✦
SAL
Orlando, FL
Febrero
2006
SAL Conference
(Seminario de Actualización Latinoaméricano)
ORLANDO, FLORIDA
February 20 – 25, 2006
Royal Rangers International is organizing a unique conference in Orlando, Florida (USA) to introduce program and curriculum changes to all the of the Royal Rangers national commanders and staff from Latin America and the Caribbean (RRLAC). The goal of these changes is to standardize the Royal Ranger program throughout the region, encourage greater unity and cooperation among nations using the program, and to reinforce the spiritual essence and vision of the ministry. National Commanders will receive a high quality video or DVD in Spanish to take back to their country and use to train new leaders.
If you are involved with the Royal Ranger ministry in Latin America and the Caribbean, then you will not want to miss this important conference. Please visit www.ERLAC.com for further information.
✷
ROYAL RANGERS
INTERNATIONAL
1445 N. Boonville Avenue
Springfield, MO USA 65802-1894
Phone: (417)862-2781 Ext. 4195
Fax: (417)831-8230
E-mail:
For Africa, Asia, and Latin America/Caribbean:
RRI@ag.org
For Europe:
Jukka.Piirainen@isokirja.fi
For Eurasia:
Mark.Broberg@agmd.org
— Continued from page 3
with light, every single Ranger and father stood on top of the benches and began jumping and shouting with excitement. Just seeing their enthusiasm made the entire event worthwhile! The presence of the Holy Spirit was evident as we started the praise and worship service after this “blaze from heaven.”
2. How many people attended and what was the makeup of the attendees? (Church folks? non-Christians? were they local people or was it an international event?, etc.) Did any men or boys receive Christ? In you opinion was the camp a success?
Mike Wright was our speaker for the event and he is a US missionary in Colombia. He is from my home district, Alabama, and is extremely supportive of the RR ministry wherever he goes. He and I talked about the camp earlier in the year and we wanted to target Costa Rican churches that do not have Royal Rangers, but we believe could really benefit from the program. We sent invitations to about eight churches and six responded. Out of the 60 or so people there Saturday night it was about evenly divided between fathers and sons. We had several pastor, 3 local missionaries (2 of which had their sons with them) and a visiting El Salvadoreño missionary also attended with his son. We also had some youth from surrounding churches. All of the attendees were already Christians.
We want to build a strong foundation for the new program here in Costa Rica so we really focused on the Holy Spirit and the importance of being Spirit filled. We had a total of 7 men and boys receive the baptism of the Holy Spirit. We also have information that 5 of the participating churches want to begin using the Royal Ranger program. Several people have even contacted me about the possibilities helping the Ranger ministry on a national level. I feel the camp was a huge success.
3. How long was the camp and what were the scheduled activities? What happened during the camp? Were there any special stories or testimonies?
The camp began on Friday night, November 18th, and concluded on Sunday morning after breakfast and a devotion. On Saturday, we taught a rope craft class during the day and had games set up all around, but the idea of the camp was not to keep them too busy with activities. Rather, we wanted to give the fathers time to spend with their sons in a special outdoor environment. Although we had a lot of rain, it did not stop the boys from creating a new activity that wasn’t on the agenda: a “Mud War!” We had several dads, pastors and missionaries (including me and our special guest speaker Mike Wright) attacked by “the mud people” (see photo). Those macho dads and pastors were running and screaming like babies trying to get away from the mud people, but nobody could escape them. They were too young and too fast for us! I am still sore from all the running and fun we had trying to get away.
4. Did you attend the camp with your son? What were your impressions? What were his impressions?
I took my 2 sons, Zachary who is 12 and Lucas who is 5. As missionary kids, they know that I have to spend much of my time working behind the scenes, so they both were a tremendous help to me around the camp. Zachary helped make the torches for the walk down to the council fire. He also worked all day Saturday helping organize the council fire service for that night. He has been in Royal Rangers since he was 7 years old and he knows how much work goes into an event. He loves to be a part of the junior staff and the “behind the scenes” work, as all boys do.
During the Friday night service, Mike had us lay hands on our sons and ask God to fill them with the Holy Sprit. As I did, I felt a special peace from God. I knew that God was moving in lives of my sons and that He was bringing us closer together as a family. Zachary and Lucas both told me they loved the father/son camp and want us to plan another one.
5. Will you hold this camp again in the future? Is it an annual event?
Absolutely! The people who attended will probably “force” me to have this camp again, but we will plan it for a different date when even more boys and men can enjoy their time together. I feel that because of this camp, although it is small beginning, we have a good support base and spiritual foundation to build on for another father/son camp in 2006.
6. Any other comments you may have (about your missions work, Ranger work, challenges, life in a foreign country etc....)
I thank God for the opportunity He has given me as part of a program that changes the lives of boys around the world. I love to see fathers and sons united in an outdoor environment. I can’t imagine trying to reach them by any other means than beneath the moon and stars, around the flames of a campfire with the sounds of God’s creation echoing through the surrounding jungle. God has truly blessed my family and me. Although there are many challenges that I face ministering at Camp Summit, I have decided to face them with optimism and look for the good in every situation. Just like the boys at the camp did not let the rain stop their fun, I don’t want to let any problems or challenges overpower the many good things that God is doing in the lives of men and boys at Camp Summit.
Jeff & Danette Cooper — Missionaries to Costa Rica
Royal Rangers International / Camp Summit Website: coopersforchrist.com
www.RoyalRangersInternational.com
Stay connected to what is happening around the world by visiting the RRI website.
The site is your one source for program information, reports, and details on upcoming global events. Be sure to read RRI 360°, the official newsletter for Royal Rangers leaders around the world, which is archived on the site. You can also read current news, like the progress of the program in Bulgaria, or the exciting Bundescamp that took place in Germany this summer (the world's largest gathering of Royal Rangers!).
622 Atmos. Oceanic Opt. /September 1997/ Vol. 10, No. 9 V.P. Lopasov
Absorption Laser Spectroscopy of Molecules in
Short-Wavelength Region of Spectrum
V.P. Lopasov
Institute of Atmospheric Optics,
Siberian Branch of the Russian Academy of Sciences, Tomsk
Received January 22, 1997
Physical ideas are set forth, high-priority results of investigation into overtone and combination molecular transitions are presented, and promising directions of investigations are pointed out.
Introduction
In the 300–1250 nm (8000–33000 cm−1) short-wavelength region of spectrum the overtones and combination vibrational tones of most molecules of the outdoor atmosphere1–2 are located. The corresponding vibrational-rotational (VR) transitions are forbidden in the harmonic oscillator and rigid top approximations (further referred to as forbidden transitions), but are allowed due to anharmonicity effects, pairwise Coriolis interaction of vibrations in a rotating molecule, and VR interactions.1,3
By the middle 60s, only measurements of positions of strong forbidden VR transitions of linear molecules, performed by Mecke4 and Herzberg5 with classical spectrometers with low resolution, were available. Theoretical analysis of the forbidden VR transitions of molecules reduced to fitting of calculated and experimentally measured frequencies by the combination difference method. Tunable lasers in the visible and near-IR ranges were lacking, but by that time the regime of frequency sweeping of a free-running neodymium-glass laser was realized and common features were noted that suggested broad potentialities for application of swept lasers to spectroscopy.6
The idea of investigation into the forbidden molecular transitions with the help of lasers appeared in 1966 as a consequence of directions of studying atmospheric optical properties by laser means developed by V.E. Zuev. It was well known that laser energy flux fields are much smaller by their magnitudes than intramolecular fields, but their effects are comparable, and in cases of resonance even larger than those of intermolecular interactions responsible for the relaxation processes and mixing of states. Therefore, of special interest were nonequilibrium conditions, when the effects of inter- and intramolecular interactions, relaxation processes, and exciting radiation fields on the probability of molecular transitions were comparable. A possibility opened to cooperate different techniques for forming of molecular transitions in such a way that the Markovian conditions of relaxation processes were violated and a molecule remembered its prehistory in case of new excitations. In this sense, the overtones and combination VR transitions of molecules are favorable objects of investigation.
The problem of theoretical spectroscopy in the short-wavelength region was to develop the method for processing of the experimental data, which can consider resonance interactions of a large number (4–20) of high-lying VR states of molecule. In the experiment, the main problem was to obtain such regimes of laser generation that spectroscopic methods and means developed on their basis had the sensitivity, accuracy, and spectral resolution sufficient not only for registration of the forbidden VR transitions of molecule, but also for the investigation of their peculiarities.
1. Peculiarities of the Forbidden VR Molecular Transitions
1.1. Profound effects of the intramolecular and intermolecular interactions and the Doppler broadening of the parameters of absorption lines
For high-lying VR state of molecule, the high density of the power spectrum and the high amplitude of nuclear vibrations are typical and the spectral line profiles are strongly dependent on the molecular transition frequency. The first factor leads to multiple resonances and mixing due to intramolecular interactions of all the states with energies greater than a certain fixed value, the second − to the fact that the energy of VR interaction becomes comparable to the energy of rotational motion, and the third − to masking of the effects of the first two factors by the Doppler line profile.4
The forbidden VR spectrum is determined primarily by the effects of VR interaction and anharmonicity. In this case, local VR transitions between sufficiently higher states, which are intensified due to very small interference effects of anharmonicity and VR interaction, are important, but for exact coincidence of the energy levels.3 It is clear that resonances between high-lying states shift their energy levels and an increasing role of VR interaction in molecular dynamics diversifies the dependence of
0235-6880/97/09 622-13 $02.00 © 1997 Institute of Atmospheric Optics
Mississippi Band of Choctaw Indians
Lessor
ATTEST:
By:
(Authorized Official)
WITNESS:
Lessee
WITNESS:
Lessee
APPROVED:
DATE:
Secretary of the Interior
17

==================================================

> **BRIEF**: Look above for the line containing "0235-6880/97/09 622-13 $02.00"; copy from it through the last line, exactly, and nothing more.

> **RESPONSE BELOW**:
0235-6880/97/09 622-13 $02.00 © 1997 Institute of Atmospheric Optics
Mississippi Band of Choctaw Indians
Lessor
ATTEST:
By:
(Authorized Official)
WITNESS:
Lessee
WITNESS:
Lessee
APPROVED:
DATE:
Secretary of the Interior
17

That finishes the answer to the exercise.